Ich bin beim Suchen zufällig darauf gestoßen und frage mich nun, wann die KI solche wortwörtlichen Übersetzungen aus dem Englischen wie „durch Billigkeit“ endlich korrigieren wird.

 
savvykang 2026-01-12

Das ist das Ausführungsergebnis von Claude 4.5 Sonnet von heute (2026-01-12).

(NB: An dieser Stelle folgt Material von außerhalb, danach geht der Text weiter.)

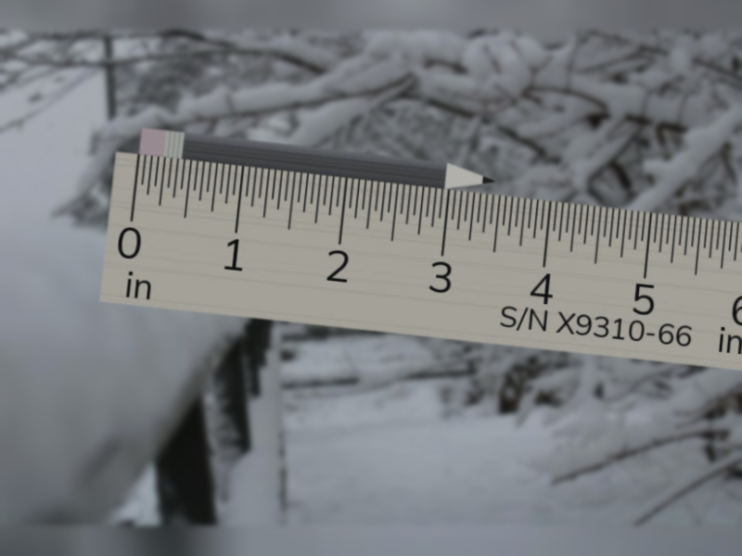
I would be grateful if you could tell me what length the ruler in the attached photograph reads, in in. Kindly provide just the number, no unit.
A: 3.4375
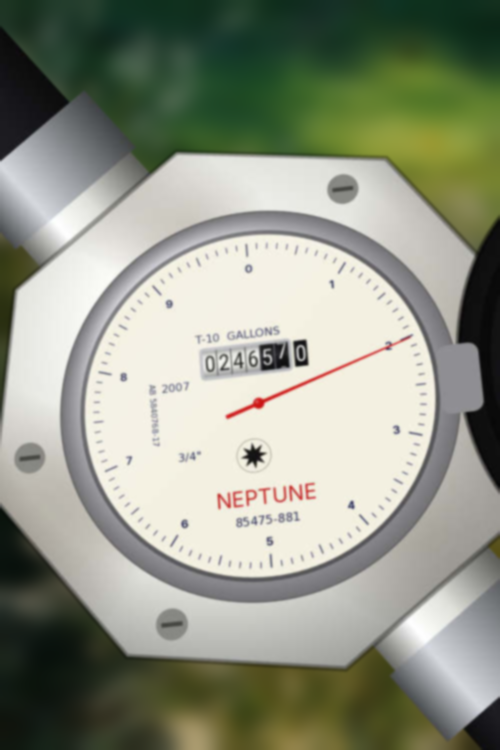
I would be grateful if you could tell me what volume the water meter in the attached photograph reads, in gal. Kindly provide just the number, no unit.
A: 246572.0
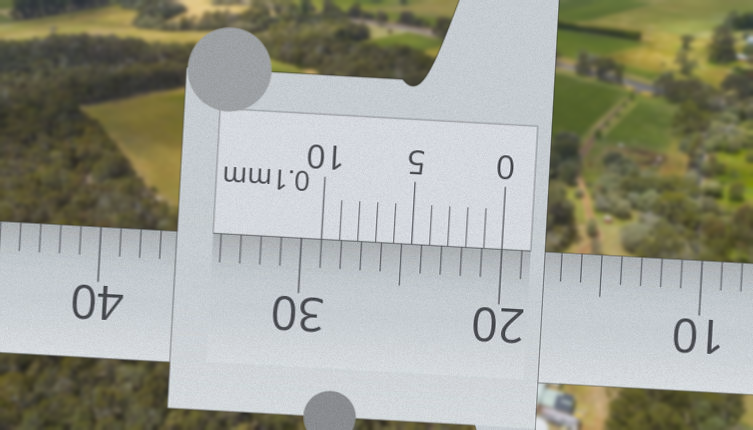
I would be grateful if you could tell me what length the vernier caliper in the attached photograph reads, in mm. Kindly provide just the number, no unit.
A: 20.0
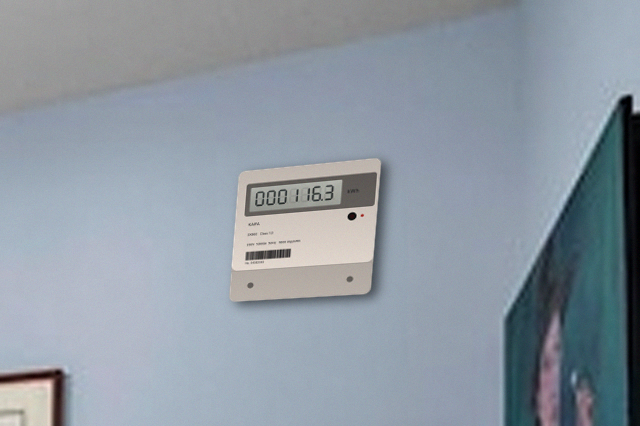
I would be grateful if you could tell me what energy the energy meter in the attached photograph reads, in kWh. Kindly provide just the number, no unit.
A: 116.3
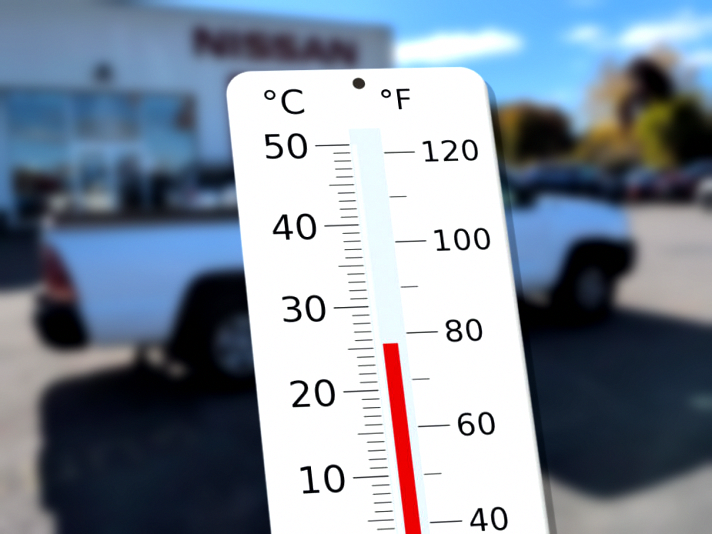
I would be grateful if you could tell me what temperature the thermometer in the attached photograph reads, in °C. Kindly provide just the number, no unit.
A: 25.5
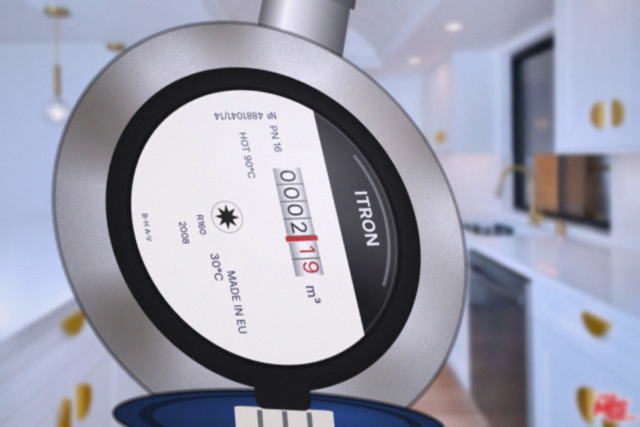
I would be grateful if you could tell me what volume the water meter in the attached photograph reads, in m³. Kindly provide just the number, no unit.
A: 2.19
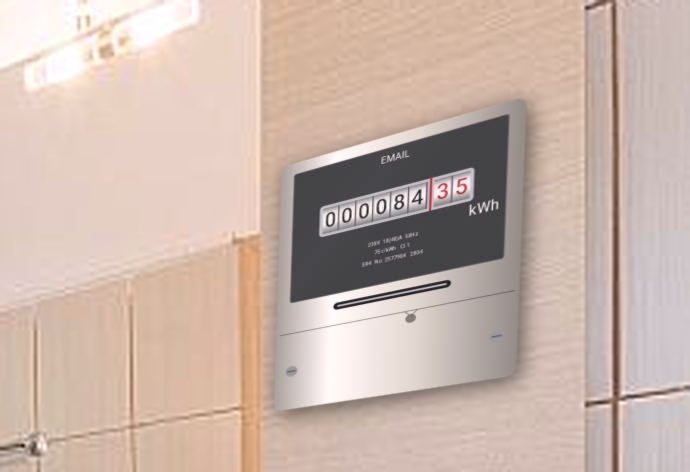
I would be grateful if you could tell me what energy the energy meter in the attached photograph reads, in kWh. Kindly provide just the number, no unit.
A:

"Open Source gewinnt nicht dadurch, dass es günstiger ist"

Prompt

"Open Source does not win by being cheaper" ins Koreanische übersetzen  

Open Source gewinnt nicht einfach deshalb, weil es billiger ist.
Der Erfolgsfaktor von Open Source liegt nicht in den niedrigen Kosten, sondern anderswo.
Open Source verschafft sich nicht wegen des niedrigen Preises einen Vorteil.